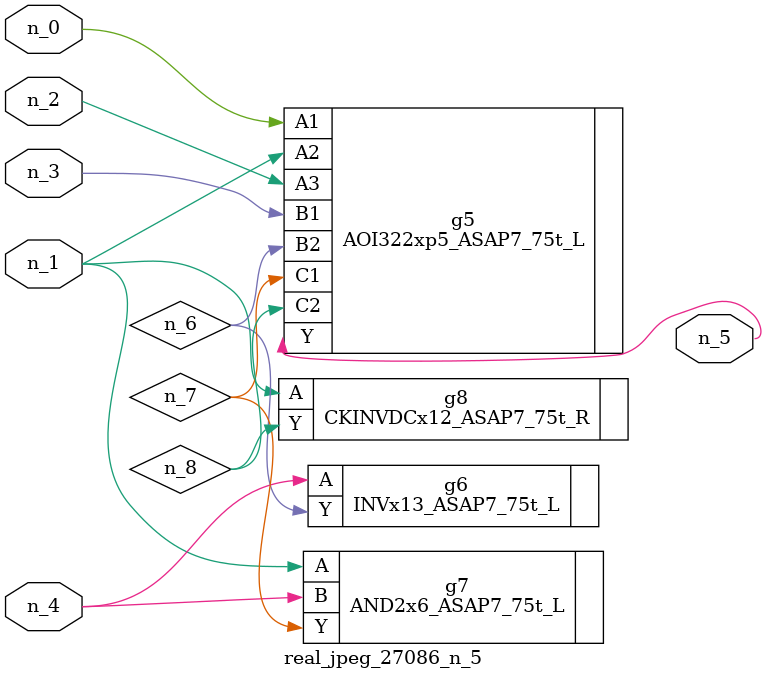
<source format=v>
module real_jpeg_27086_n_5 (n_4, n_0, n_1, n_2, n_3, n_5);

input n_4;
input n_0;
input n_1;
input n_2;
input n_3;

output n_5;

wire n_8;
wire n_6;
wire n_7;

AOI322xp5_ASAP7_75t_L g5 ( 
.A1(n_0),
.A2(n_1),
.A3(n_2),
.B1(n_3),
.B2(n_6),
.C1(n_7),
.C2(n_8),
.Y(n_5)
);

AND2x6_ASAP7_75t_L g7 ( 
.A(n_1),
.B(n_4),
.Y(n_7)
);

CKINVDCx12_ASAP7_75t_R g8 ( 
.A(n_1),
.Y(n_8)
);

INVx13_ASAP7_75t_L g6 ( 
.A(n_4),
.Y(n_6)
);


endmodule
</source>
----------
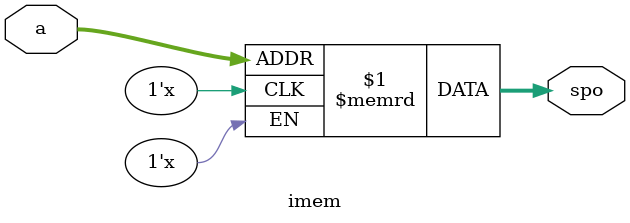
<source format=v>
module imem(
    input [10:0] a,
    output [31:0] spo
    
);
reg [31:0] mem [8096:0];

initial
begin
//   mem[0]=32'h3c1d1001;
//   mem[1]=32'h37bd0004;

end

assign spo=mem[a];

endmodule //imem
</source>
----------
◆ Task
Look for the word "input" in the listing above, and copy every line where you find it.

◆ Answer box
input n_4;
input n_0;
input n_1;
input n_2;
input n_3;
    input [10:0] a,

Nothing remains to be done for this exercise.